Publié par : Ann & Stéphane | 7 juillet 2014

21 au 26.06.2014 – Stanley Island – Margaret Bay – Jensen Bay: 621 NM.

Samedi  21.

Comme nous avions 167 milles nautiques à parcourir jusque « Margaret Bay » soit un peu plus de 24 heures de navigation en se basant sur la vitesse moyenne du bateau par vent arrière et que d’autre part, le soleil ne se levait qu’à  6.44 heures … le réveil avait été fixé à 7 pour un départ à  8.  Capici ?
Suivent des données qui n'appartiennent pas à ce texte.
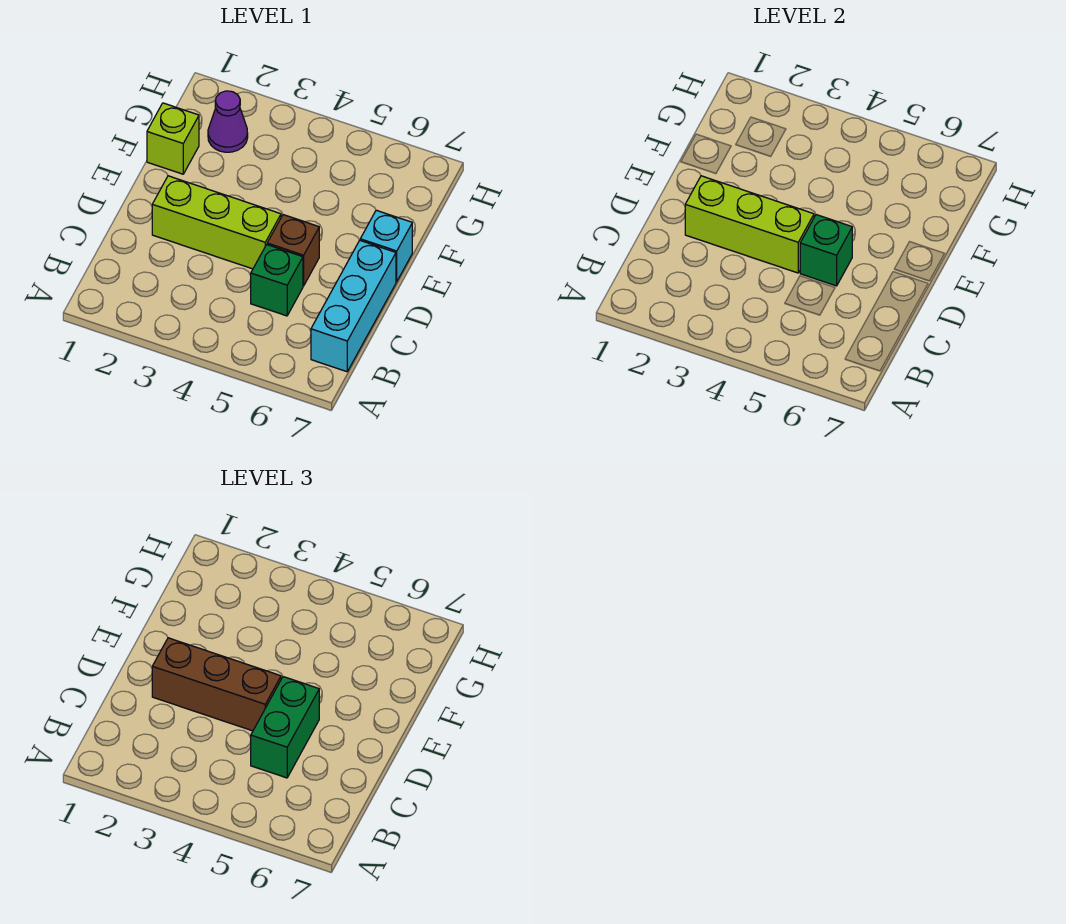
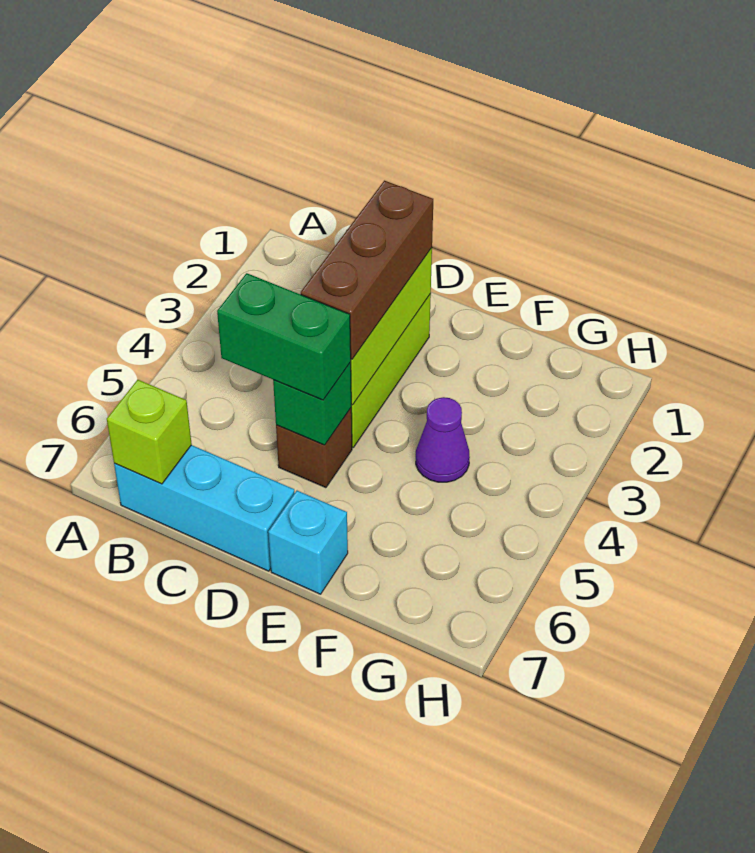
green 1x1 brick [251,245,303,316] -> none
lime 1x1 brick [147,103,199,174] -> lime 1x1 brick moved to [107,380,192,484]
purple 1x1 cone [208,91,248,152] -> purple 1x1 cone moved to [416,397,470,482]

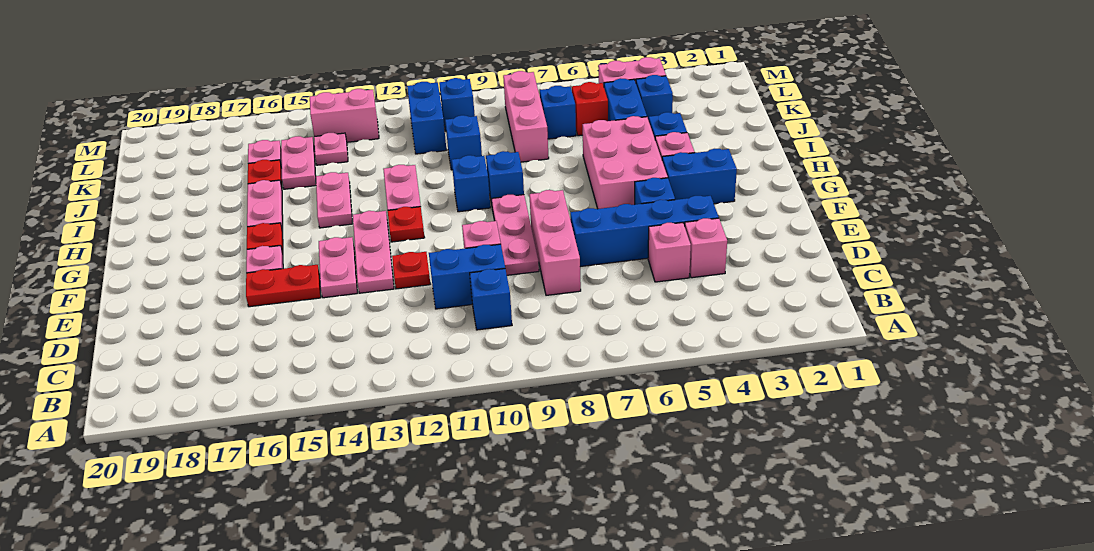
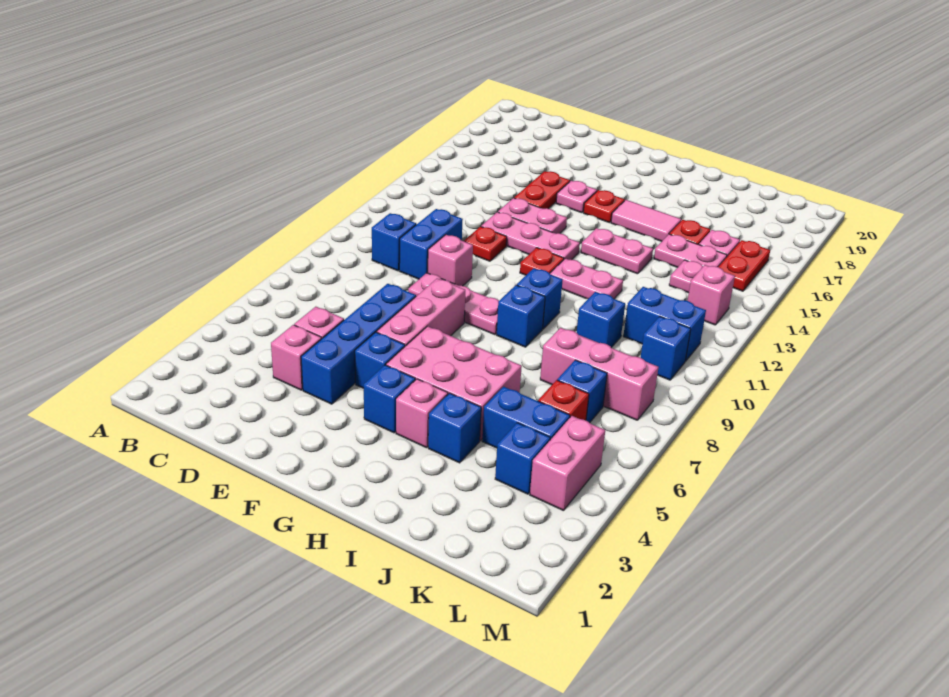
pink 1x3 brick [529,190,581,295] -> pink 1x3 brick turned to [377,278,465,346]
blue 1x2 brick [662,149,737,204] -> blue 1x1 brick [364,365,415,433]
pink 1x2 plate [247,180,283,232] -> pink 1x2 tile [611,200,681,241]
pink 1x2 brick [310,89,379,142] -> pink 1x1 brick [688,265,735,325]
none -> red 1x2 plate [719,240,770,291]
« Josida » et « Circe » étaient déjà partis à 6.30 heures  … tandis que « Ichtus » nous tenait seul compagnie, n’ayant  prévu de partir qu’en fin d’après-midi. « Ichtus » ne compte pas faire d’escale avant la traversée de « Torres Strait » … qu’il est préférable de réaliser de jour et avec le courant.

Nous avons démarré sous le soleil et par mer calme. La météo avait prévu un vent inférieur à 20 nœuds  … et avec un vent réel de 10 nœuds, elle ne s’était pas trompée ! Vous n’imaginez pas le bonheur d’entreprendre une longue croisière en démarrant autrement que sous les chapeaux de roue … une fois n’est pas coutume.

Malgré le peu de vent, nous avons envoyé toute la toile et avec  un peu de patience (S.A.S.³ démarre toujours lentement en raison de sa très grande inertie), le speedo finissait par afficher  5 nœuds. Pas de quoi pavoiser mais c’est tellement plus agréable de marcher à la voile …

Comme nous avions décidé de suivre systématiquement  la zone de trafic la plus proche de la côte, nous avons ensuite tiré un long bord au près bon plein … ce qui a fait agréablement  grimper le speedo à plus de 7 nœuds.  C’est le genre de navigation qui vous redonne le  goût de naviguer d’autant que les dauphins sont nombreux dans la baie.

Pourquoi choisir la zone de trafic qui longe la côte alors que celle plus au large, nous aurait fait gagner 10 milles nautiques ?

 Au simple motif que les vents et la houle y sont toujours moins forts.

Tout  plaisir ne durant qu’un temps, nous avons dû abattre en grand par la suite en sorte que nous sommes repassés à un vent arrière de … 10 nœuds ! C’est à ce moment là que nous avons marché au moteur  … et plus précisément de 13.30 à 15.30 heures.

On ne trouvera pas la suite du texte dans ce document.